'''
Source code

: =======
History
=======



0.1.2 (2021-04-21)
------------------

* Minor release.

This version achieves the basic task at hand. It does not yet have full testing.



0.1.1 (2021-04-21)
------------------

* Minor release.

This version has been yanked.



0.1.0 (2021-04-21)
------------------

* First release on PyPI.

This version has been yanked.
'''
• [Work required] Line by line, repeat the listing exactly as written.

• [Response to this exercise]
Source code

: =======
History
=======



0.1.2 (2021-04-21)
------------------

* Minor release.

This version achieves the basic task at hand. It does not yet have full testing.



0.1.1 (2021-04-21)
------------------

* Minor release.

This version has been yanked.



0.1.0 (2021-04-21)
------------------

* First release on PyPI.

This version has been yanked.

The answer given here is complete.